Veda, 2010 (Youtube)
Zülfü Livaneli’nin yönettiği Veda, Atatürk’ün hayatını, yakın arkadaşı ve yaveri Salih Bozok’un gözünden anlatıyor. Bozok’un (Serhat Kılıç) kişisel güncelerinin temel alındığı filme, Atatürk’ün (Sinan Tuzcu) komaya girdiği günlerden başlıyoruz. Ulu önderin silah arkadaşı, oğluyla bir konuşma yaparak ona, Atatürk’ün ölümü haberi gelmesi durumunda kendisinin de hayatına son vereceğini söylüyor. Sonrasında Selanik’e, Mustafa Kemal Atatürk ve Salih Bozok’un çocukluklarına dönüyoruz. Bu senelerden başlayarak Kurtuluş Savaşı’na kadar süren dönemi ele alan film, bağımsızlık mücadelesinin önderini, insan yönlerini gizlemeden anlatıyor. 29 Ekim için etkileyici bir film olan Veda, Cumhuriyet’in kurucusunun hayatını izlemek ve Cumhuriyet’in kuruluş yıllarını hissetmek için anlamlı bir seçenek.
Osmanlı Cumhuriyeti 2008 (YouTube, AmazonPrime Video)

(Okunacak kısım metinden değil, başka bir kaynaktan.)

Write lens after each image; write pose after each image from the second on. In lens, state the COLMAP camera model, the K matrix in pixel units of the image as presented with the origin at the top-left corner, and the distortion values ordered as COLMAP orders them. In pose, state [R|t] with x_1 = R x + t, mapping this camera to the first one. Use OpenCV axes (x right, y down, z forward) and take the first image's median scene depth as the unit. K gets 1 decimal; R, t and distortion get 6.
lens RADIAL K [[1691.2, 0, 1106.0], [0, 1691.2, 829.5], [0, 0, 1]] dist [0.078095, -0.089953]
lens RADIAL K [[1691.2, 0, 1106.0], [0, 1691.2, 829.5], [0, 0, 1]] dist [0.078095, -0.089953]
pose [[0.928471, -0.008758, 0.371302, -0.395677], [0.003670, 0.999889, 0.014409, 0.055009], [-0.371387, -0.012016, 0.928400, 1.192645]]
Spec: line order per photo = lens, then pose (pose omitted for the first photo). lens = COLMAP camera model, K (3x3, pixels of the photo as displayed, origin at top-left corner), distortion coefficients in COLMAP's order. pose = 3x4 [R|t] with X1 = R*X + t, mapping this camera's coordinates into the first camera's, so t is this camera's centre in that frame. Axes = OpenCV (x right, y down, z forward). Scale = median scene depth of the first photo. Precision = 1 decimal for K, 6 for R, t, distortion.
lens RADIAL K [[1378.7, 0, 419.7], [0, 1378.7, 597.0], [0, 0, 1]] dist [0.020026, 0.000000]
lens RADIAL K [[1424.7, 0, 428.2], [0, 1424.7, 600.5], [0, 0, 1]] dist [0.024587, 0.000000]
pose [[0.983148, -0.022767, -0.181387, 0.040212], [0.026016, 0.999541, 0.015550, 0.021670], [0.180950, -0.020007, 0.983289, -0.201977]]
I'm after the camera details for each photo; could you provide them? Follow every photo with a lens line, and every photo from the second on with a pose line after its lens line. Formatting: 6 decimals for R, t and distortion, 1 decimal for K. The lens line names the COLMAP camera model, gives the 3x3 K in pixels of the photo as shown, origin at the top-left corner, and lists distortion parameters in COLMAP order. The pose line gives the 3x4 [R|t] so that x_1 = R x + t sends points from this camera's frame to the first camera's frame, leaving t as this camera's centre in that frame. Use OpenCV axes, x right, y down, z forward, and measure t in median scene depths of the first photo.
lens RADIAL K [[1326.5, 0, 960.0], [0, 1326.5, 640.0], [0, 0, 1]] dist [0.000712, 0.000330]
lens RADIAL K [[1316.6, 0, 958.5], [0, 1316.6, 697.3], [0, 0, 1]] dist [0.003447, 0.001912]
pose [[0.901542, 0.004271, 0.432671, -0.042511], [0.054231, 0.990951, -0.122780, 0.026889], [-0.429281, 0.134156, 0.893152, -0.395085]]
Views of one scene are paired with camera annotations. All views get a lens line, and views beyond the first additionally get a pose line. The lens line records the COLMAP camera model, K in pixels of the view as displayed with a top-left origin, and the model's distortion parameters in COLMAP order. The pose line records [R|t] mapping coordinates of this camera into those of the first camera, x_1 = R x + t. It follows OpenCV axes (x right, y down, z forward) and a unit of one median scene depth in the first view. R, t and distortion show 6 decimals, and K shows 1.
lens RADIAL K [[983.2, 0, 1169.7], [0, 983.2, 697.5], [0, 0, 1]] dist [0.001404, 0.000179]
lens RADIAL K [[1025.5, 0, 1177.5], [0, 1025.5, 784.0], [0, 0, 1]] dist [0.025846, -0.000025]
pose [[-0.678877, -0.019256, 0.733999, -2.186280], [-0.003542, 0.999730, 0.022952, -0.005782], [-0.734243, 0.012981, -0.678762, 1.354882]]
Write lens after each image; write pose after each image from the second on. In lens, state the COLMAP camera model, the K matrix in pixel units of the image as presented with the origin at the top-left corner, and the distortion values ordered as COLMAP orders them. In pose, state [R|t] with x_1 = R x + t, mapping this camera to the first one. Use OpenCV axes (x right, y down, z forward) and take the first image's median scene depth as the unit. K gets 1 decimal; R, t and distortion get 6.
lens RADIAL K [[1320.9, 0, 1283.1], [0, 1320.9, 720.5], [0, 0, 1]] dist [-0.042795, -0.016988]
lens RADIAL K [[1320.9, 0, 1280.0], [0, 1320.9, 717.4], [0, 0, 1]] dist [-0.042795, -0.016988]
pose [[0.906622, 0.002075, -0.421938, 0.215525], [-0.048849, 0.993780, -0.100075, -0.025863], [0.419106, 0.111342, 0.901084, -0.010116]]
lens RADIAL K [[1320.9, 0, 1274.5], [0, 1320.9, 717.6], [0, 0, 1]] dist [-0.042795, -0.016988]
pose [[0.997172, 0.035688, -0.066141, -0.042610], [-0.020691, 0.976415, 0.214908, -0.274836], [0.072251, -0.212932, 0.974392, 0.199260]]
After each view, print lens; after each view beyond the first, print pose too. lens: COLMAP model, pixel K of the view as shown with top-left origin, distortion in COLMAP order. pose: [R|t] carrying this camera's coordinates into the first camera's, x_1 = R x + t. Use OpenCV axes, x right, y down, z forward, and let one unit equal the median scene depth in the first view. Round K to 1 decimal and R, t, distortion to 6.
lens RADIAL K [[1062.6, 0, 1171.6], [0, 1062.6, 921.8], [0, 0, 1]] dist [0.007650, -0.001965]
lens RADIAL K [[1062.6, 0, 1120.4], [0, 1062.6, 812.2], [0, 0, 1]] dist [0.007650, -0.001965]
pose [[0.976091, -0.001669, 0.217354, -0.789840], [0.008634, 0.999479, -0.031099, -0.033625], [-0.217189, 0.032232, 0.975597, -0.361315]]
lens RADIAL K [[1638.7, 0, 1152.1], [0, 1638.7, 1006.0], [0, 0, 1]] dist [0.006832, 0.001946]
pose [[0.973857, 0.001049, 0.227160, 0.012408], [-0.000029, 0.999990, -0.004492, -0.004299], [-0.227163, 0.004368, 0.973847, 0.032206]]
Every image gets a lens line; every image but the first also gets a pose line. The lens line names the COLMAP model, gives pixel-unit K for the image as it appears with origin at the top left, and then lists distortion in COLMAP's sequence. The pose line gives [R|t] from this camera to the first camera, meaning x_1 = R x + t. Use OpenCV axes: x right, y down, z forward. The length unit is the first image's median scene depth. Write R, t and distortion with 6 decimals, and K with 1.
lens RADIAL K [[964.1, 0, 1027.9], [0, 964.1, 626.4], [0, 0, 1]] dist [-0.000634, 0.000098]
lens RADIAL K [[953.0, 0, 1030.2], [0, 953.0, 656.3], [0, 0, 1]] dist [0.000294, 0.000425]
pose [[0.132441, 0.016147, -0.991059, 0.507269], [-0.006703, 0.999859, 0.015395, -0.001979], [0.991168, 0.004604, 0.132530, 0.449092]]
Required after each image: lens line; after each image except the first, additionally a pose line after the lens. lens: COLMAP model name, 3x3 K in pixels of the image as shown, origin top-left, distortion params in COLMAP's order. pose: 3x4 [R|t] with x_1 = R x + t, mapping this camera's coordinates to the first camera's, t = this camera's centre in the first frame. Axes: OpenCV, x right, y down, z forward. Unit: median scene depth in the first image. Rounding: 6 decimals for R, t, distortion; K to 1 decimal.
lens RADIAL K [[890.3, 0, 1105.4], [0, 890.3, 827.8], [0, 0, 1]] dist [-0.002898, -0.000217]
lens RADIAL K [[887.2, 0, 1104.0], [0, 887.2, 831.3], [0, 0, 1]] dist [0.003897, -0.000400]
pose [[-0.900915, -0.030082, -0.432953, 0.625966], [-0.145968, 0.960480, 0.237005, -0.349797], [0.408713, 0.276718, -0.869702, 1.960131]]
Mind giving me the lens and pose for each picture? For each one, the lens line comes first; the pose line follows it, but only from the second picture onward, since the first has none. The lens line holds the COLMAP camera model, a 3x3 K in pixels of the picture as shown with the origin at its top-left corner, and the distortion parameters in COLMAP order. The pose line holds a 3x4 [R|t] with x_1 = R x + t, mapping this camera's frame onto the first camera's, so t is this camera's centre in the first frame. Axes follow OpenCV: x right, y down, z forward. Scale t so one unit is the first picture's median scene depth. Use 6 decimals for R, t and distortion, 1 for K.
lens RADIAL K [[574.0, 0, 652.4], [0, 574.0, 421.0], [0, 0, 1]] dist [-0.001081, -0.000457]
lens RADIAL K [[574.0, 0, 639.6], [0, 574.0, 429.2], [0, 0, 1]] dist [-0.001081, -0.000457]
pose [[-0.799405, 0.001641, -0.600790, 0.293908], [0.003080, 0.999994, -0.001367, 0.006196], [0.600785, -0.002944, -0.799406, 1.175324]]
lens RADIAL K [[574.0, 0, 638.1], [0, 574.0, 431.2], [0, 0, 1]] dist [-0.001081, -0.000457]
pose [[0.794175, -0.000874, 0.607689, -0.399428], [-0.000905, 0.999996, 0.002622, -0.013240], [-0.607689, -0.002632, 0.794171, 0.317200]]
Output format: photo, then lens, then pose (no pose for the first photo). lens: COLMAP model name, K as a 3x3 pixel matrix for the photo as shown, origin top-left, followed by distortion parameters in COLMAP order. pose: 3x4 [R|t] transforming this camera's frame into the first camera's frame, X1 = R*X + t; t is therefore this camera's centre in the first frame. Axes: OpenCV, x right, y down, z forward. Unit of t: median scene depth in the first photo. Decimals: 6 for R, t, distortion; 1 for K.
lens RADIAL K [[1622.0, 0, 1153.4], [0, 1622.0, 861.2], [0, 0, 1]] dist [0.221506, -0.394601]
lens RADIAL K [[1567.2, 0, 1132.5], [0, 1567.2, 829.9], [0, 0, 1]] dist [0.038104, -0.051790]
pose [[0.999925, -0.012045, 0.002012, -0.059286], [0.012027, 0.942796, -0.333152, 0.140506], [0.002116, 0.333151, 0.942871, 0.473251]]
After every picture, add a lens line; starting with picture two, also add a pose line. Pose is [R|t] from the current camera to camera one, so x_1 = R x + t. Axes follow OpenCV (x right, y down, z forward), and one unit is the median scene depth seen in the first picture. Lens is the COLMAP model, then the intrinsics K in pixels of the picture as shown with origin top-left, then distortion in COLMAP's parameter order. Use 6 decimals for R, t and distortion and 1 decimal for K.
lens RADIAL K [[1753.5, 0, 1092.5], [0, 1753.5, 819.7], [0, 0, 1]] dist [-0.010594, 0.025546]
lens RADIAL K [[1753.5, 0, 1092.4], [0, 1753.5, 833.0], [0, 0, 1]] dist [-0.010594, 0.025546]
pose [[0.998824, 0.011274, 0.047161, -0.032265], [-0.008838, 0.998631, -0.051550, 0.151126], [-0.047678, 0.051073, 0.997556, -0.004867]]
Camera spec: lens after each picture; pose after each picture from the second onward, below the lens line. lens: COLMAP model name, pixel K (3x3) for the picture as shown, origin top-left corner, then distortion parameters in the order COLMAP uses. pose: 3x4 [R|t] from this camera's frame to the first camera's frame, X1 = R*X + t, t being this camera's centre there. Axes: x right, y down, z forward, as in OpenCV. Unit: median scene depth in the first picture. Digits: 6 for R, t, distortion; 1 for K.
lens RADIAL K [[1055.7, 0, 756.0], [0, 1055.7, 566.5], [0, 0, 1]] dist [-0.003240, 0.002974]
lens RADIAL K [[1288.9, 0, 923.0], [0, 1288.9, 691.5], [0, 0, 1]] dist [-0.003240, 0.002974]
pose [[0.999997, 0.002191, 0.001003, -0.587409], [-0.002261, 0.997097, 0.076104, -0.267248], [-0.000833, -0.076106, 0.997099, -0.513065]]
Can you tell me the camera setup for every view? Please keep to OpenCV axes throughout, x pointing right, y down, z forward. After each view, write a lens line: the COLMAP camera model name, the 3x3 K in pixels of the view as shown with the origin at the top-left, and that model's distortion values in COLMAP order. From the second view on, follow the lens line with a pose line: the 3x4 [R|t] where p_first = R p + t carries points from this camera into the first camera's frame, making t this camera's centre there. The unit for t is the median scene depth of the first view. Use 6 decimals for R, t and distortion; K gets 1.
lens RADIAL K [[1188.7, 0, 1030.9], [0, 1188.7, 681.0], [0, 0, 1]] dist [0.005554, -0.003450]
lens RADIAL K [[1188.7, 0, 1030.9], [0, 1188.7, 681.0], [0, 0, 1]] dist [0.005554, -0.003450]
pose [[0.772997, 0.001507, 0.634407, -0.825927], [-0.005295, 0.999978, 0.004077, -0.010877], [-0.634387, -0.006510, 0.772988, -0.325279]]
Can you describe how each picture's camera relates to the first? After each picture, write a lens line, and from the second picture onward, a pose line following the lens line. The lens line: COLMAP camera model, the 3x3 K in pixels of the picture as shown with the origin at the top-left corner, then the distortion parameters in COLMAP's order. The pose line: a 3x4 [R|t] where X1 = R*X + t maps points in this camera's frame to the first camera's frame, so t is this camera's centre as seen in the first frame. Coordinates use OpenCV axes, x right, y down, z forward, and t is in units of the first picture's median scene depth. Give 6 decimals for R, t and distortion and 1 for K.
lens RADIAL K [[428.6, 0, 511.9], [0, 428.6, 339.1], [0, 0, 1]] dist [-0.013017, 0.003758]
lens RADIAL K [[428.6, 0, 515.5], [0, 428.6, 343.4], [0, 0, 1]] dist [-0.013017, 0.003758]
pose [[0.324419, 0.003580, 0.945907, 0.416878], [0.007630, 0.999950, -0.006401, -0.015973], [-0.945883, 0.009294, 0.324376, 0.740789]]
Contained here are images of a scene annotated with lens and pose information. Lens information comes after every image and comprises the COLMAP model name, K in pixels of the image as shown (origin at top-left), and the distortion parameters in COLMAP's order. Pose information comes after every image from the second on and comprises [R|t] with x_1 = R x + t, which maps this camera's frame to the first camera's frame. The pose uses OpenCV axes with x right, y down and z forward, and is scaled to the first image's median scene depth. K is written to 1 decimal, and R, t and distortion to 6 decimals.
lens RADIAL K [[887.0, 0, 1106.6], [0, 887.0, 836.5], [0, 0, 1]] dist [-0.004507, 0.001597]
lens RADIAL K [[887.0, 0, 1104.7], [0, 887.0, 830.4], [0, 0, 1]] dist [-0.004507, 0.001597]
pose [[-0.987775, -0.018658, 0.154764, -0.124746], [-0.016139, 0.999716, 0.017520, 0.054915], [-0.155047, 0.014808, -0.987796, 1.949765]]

Bu film sizi hem güldürmeyi hem de cumhuriyet coşkusunu hissettirmeyi başarıyor. Gani Müjde’nin yönettiği Ata Demirer’in başrolde olduğu filmin başında, henüz ufak bir çocuk olan Atatürk’ü görüyoruz. Küçük Mustafa, bir ağaca bağlanmış bir kafes görüyor. Bu kafesin içinde kalmış, güzel şarkılar söyleyen kuşu çıkarmak için ağaca tırmanıyor ancak tam kuşu kurtaracakken yere düşüyor. Çocuk Mustafa’nın yaralandığı ya da öldüğü izlenimine kapılıyoruz. İşte bu açılışın ardından İstanbul’a filmin vizyon tarihi olan 2008’e gidiyoruz. Atatürk olmadığı için Kurtuluş Savaşı yaşanmamış, saltanat kaldırılmamış, reformlar yapılmamış. “Türkiye” yok, yabancı devletlerin himayesi altında tamamen pasifleştirilmiş bir “Osmanlı Cumhuriyeti” var. Bir de kaderini kabullenmiş bir padişah (Ata Demirer) var. Tüm bu deliliği izlerken izleyicide, ülkemizin laik ve bağımsız gerçek bir cumhuriyet olması için verilen tüm gayrete karşılık, büyük bir minnet duygusu hissettirmeye çalışılıyor diye düşünüyorum.